Task brief:
Could you rewrite all of the records below as a numbered list, leaving out the pictures and any blank lines?
-=-=-
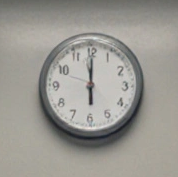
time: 5:59
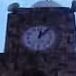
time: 12:07
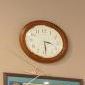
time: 3:29
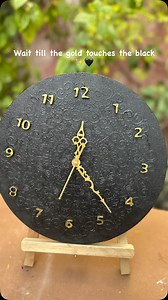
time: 12:23
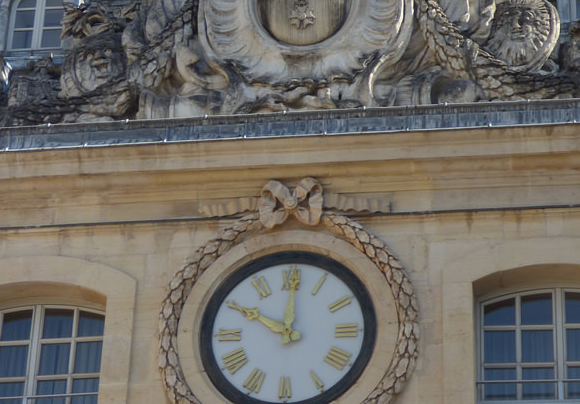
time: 10:00
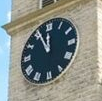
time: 11:55
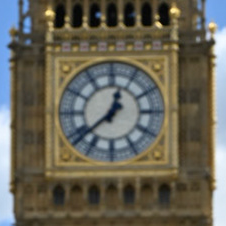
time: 12:38
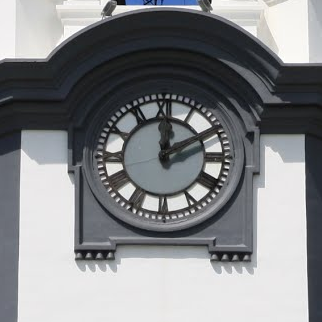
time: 12:10
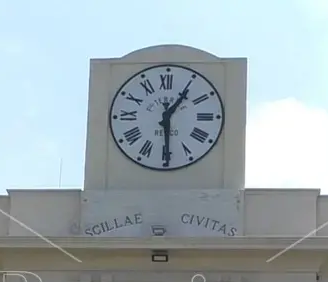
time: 1:29
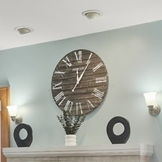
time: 12:05
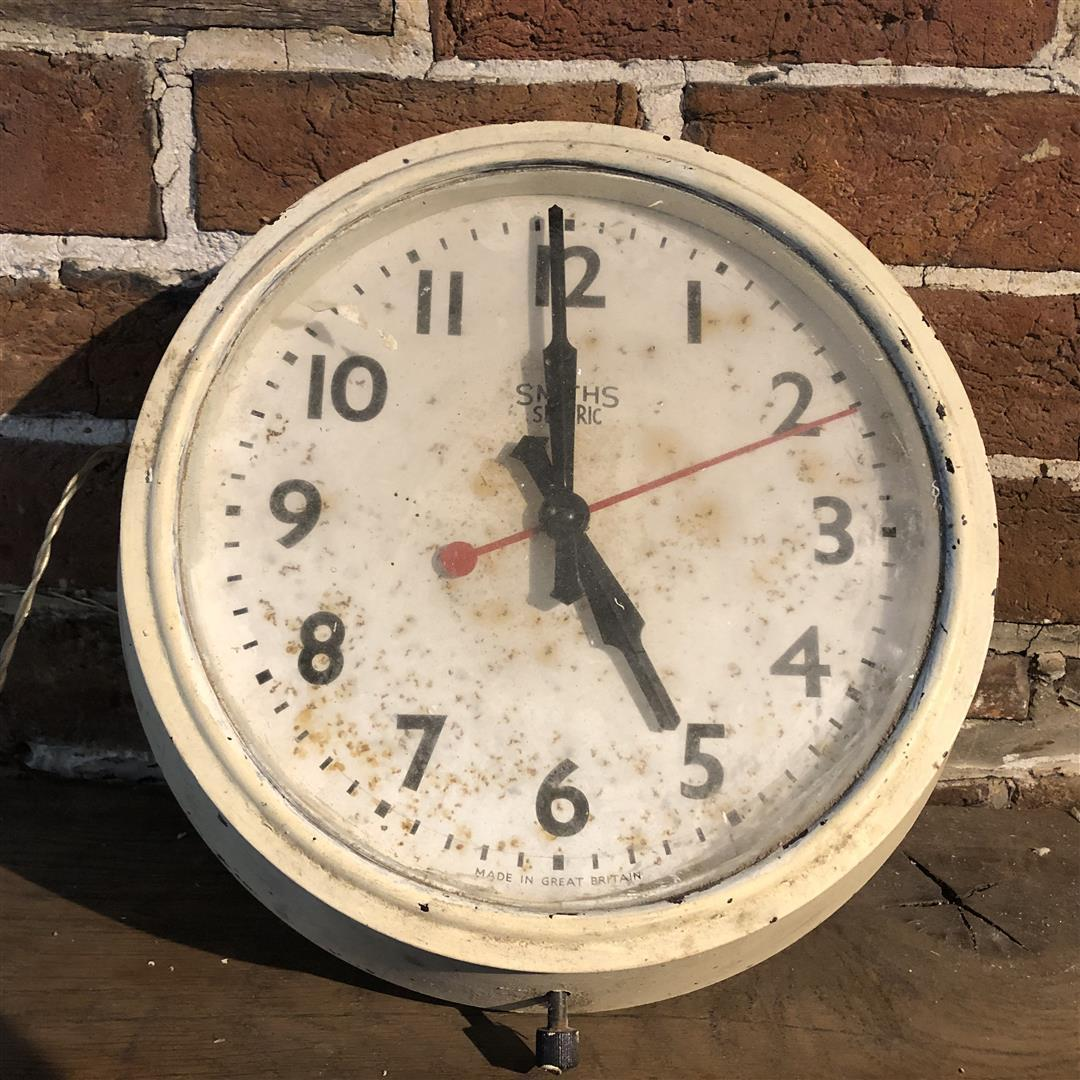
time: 4:59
-=-=-
Response below:
1. time: 5:59
2. time: 12:07
3. time: 3:29
4. time: 12:23
5. time: 10:00
6. time: 11:55
7. time: 12:38
8. time: 12:10
9. time: 1:29
10. time: 12:05
11. time: 4:59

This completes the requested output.